六ケ所村にとって再処理工場は、村を二分する激しい対立の末、苦渋の決断で受け入れた重みがある。「国策」という大義名分があるからこそ成立した選択だった。20年以上の年月を重ねるうち、村民の多くがその存在を受け入れ、共存する形でのまちづくりが定着した。

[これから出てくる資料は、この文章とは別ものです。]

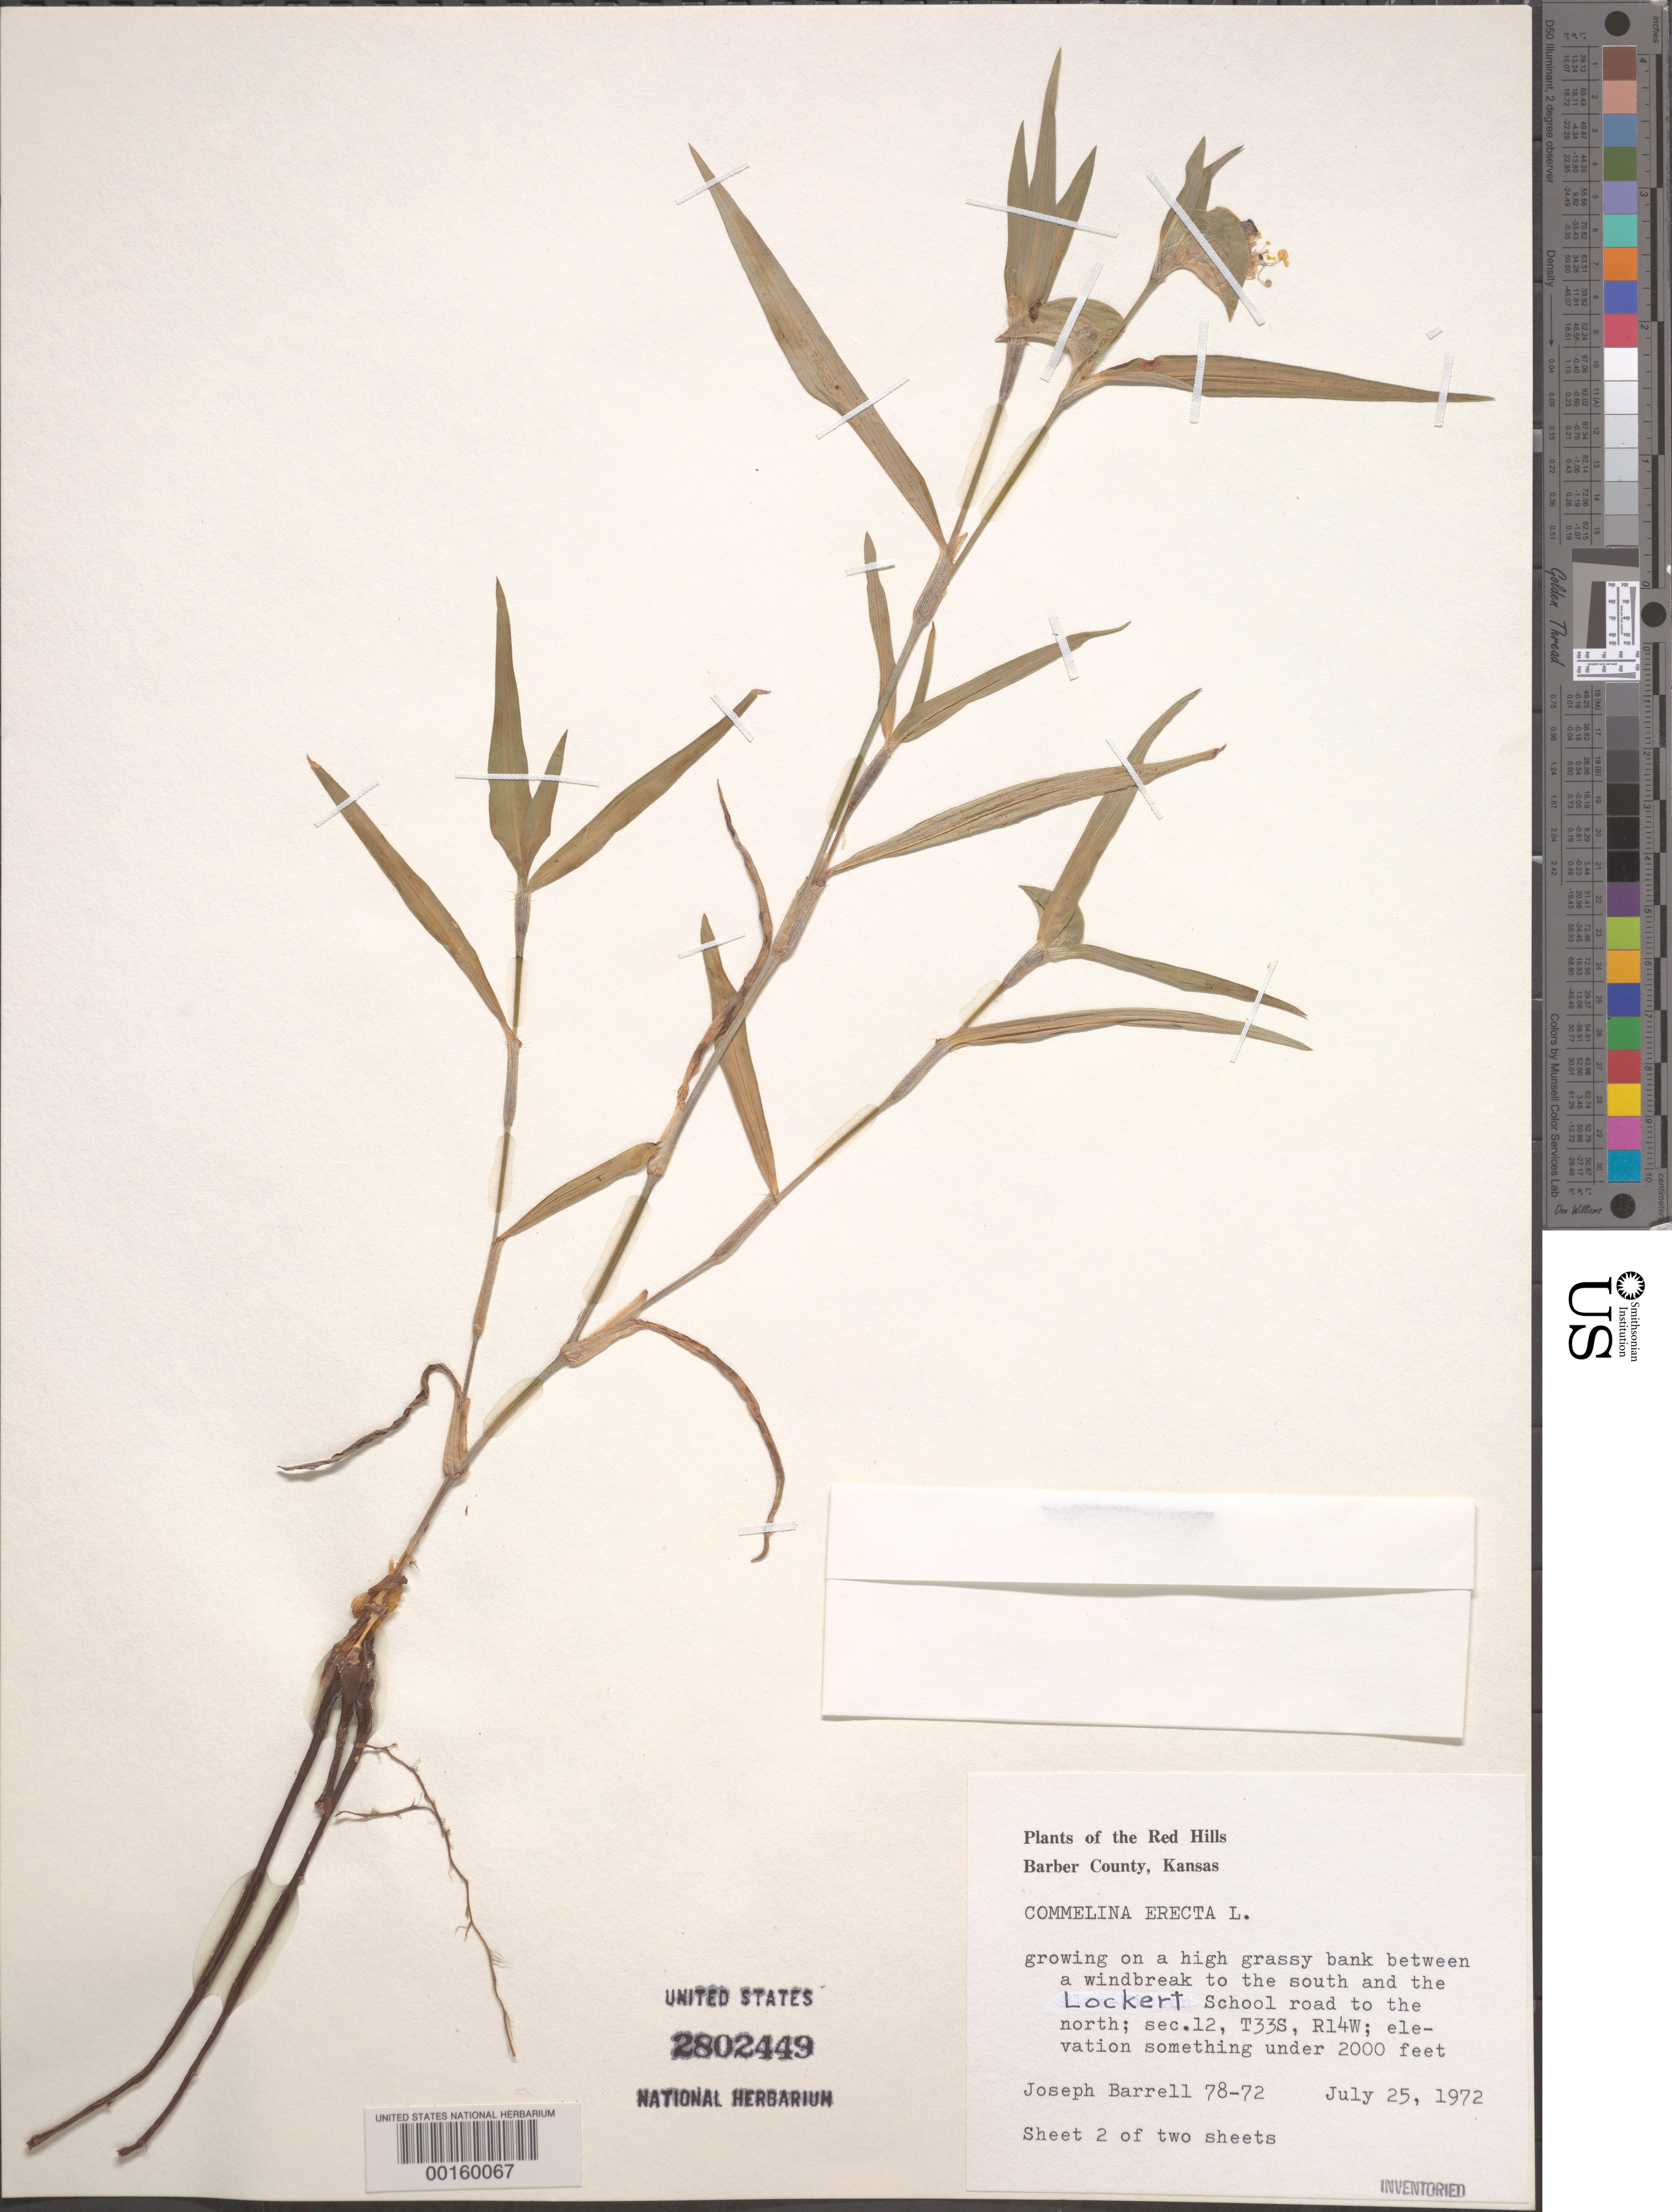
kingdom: Plantae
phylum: Tracheophyta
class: Liliopsida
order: Commelinales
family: Commelinaceae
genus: Commelina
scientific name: Commelina erecta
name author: L.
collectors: J. Barrell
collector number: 78-72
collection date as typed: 25 Jul 1972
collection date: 1972-07-25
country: United States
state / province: Kansas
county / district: Barber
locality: S of lockert school road sec. 12, t33s, r14w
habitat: High grassy bank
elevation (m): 610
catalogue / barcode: US 2802449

3・11で核関連施設の危険は十分に認識した。でも、1万1千人の村民のうち約2000人が核燃料サイクル関連の仕事をしているとも言われる現状がある以上、再処理をやめた後の道筋や展望が全く示されないまま、おいそれと今の生活を放棄するわけにはいかないのだ。

もちろん、これまで再処理工場に2兆円以上が投資されたにもかかわらず、1997年の稼働開始の予定がいまだに試運転にとどまっている状況は、強く批判されなければならない。しかし、批判が向かうべき先は国や原子力ムラであって、決して地元住民であるべきではない。

「原発ゼロ」をめざし、使用済み核燃料の再処理をやめるのなら、そこから先のこともセットで考えていかなければならない。最終処分場をどこに確保するのかはもちろんだし、前回の当コラムで指摘したような立地自治体の地域振興に向けた法制度をつくることも必要不可欠だ。原発の停止がゴールではないことを、しっかり確認しておきたい。

地元住民の不信感は、政府だけでなく、電気の消費地たる都会にも向いているのだと思う。国策の背後にいて、地方に原発や関連施設を引き受けさせてきたのは、他ならぬ都会の住民だからだ。